In general, for a table with a moderate number of strings, reading data is faster than writing data, and the compression performance is best. Compression should strive to reduce the size of the data file, the decisive factor affecting its compression efficiency is the data itself. Identifying duplicate strings in a set of data can undo compression. Completely random data is the worst. Traditional data tend to have duplicate values, which are relatively efficient to compress. The string is also often easily compressed, whether it is defined on char, VARCHAR, text, or BLOB columns.
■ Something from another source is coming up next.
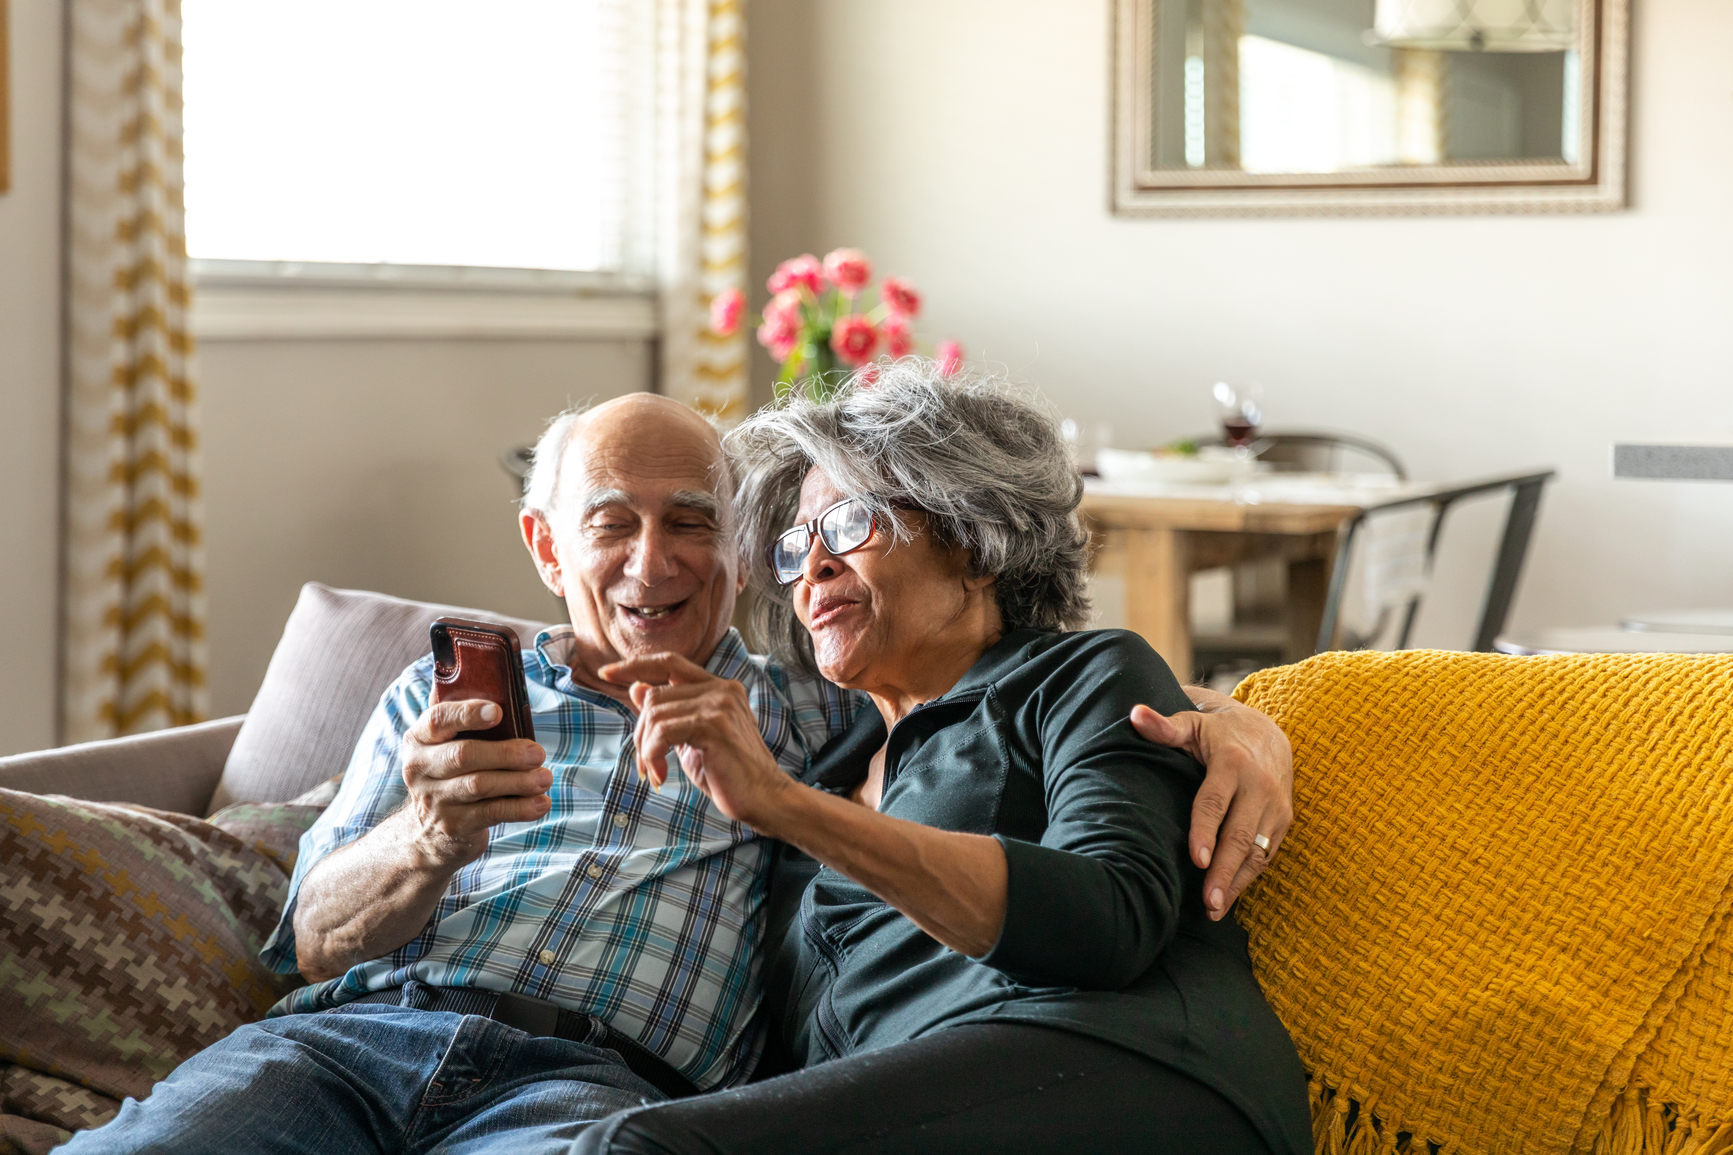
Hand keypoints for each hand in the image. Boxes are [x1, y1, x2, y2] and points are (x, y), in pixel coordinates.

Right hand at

On the other hand, some tables contain most of the binary data (integers or floating-point numbers) or previously compressed data (such as JPEG or PNG images), which is often difficult to compress.
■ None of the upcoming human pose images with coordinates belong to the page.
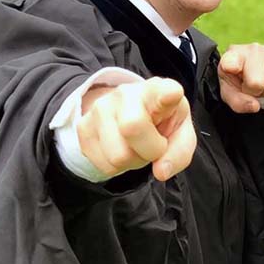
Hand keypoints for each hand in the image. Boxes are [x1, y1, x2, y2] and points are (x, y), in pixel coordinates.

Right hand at [78, 77, 195, 179]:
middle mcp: (126, 94)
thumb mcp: (180, 134)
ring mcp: (100, 108)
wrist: (128, 113)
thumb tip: (161, 172)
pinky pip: (104, 165)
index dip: (168, 94)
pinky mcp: (83, 127)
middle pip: (133, 128)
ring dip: (132, 162)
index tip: (172, 94)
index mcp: (158, 91)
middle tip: (154, 146)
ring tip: (136, 147)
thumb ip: (179, 152)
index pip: (162, 91)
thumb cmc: (161, 123)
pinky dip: (117, 166)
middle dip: (149, 151)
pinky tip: (122, 149)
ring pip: (117, 156)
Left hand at [218, 43, 263, 113]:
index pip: (232, 60)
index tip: (231, 68)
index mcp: (233, 55)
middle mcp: (253, 49)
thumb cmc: (238, 81)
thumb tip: (255, 106)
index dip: (232, 66)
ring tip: (262, 82)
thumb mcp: (230, 93)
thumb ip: (237, 102)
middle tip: (251, 86)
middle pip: (257, 83)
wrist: (255, 72)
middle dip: (255, 92)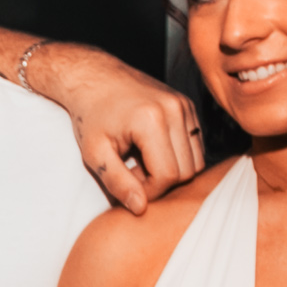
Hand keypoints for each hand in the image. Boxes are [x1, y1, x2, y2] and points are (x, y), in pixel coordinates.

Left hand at [44, 48, 205, 214]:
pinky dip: (178, 156)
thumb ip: (117, 183)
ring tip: (141, 163)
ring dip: (172, 171)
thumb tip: (140, 208)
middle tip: (132, 173)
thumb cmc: (90, 116)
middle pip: (186, 171)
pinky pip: (195, 145)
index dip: (149, 190)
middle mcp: (175, 109)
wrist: (95, 78)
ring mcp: (185, 106)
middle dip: (161, 182)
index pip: (167, 175)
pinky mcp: (188, 106)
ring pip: (195, 161)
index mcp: (152, 120)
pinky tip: (151, 151)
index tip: (127, 182)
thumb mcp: (94, 153)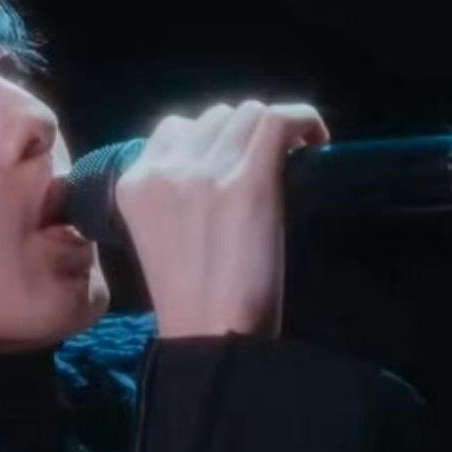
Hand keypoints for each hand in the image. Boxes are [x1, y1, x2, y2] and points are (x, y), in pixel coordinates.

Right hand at [114, 100, 330, 338]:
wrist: (213, 338)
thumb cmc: (192, 305)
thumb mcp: (158, 239)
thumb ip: (172, 198)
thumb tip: (215, 167)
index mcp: (134, 184)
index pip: (173, 129)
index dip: (210, 141)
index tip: (231, 163)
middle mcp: (166, 169)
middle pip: (213, 117)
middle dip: (240, 136)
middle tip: (263, 167)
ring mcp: (207, 171)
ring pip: (248, 113)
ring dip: (271, 131)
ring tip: (290, 157)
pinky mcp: (249, 180)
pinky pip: (280, 120)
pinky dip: (304, 120)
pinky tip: (317, 141)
In addition to considering which tables to compress (and how the page size is set), the effort is another key factor in performance measurement. InnoDB the modified log is set for compressed data, and if the application reads primarily instead of updating, then only a handful of pages need to be reorganized and re-compressed after the index page occupies the space of "modify log" for each page. The cost of compression is acceptable if the update primarily changes non-indexed columns or contains columns that happen to be stored as "off-page" blobs and large strings. If the only change in the table is a inserts statement that uses a single incrementing primary key and does not have too many nonclustered indexes, then there is no need to reorganize or re-compress the index pages. Because InnoDB is able to "replace" the uncompressed data by compressing the page "Mark Delete" and deleting the record, it is relatively valid to delete operations in the table.

For some environments, the time it takes to load data is as significant as the time required to run the retrieval. Especially in a data warehouse environment, many tables have properties that are read-only or read-oriented. In this case, the cost of compression is unacceptable from an increased load-time perspective, unless the savings are significant in less disk reads or storage costs.
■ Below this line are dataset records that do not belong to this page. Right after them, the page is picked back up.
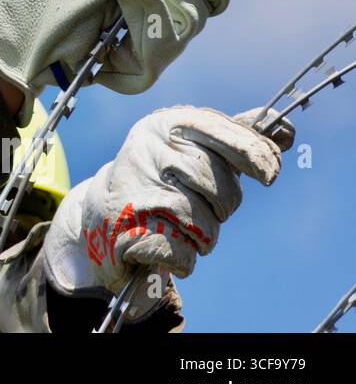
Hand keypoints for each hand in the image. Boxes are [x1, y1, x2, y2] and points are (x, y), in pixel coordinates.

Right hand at [43, 106, 292, 320]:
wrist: (101, 213)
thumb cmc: (160, 179)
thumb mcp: (192, 147)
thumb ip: (236, 137)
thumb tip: (284, 131)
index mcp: (164, 125)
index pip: (225, 134)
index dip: (255, 155)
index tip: (270, 174)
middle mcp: (146, 151)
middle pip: (219, 185)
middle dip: (223, 206)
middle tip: (205, 207)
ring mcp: (134, 190)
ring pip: (203, 224)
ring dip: (204, 236)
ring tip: (183, 227)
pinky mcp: (126, 231)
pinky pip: (182, 252)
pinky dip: (185, 258)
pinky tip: (170, 247)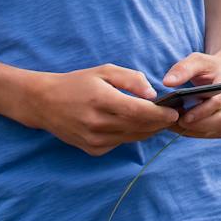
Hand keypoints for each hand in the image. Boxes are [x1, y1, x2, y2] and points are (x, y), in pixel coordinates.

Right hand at [21, 65, 178, 154]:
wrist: (44, 103)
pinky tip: (134, 125)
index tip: (175, 111)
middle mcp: (97, 123)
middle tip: (173, 115)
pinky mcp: (92, 149)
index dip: (161, 114)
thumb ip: (131, 80)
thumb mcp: (104, 71)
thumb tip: (152, 95)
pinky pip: (120, 143)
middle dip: (160, 123)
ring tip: (160, 120)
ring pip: (132, 138)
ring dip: (149, 130)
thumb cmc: (77, 83)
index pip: (139, 112)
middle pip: (139, 128)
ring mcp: (94, 140)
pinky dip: (131, 135)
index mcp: (101, 100)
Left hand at [162, 52, 220, 138]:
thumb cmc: (210, 67)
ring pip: (219, 130)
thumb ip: (183, 69)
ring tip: (177, 126)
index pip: (219, 102)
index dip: (201, 111)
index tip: (184, 117)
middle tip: (178, 123)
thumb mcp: (197, 60)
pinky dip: (199, 133)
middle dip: (199, 125)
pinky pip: (216, 133)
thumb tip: (167, 82)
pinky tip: (184, 128)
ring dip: (197, 131)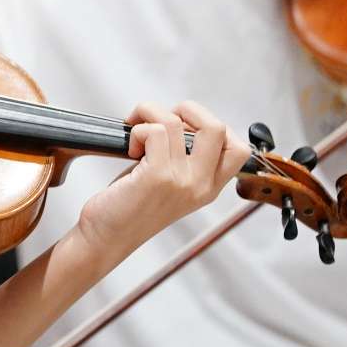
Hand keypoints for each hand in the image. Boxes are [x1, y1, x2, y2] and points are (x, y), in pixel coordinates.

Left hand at [73, 100, 248, 258]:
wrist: (106, 237)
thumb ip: (183, 158)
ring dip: (148, 115)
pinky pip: (153, 131)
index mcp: (209, 188)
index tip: (184, 127)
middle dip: (187, 109)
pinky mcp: (157, 177)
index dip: (213, 125)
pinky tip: (129, 148)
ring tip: (136, 134)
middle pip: (217, 127)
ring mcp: (182, 181)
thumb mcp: (169, 184)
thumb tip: (177, 119)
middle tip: (160, 121)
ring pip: (176, 122)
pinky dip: (136, 129)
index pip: (239, 148)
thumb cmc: (130, 206)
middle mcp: (201, 185)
Basically, when CPU time can be used to compress and decompress data, the compression effect is the best. Therefore, if the workload is caused by I/O, rather than by the CPU, compression can improve overall performance. Therefore, when testing an application with a different compression configuration, you should test it on a platform similar to the product system planning configuration.

Compression process

When a compressed storage page is used, it is decompressed when the buffer pool is loaded. At this point, the page has both "compressed" and "unzipped" in buffer pool. When buffer pool needs to evict these pages, there are two things that happen: if InnoDB thinks the current application is io-bound, compared to the CPU has the additional ability to do the decompression operation, then InnoDB choose to evict only the "decompression version" of the page Otherwise, InnoDB will evict the two versions of the page. That is, the buffer pool will be the state:

InnoDB Data Sheet compression principle and limitations

Contact Us

The content source of this page is from Internet, which doesn't represent Alibaba Cloud's opinion; products and services mentioned on that page don't have any relationship with Alibaba Cloud. If the content of the page makes you feel confusing, please write us an email, we will handle the problem within 5 days after receiving your email.

If you find any instances of plagiarism from the community, please send an email to: info-contact@alibabacloud.com and provide relevant evidence. A staff member will contact you within 5 working days.

A Free Trial That Lets You Build Big!

Start building with 50+ products and up to 12 months usage for Elastic Compute Service

  • Sales Support

    1 on 1 presale consultation

  • After-Sales Support

    24/7 Technical Support 6 Free Tickets per Quarter Faster Response

  • Alibaba Cloud offers highly flexible support services tailored to meet your exact needs.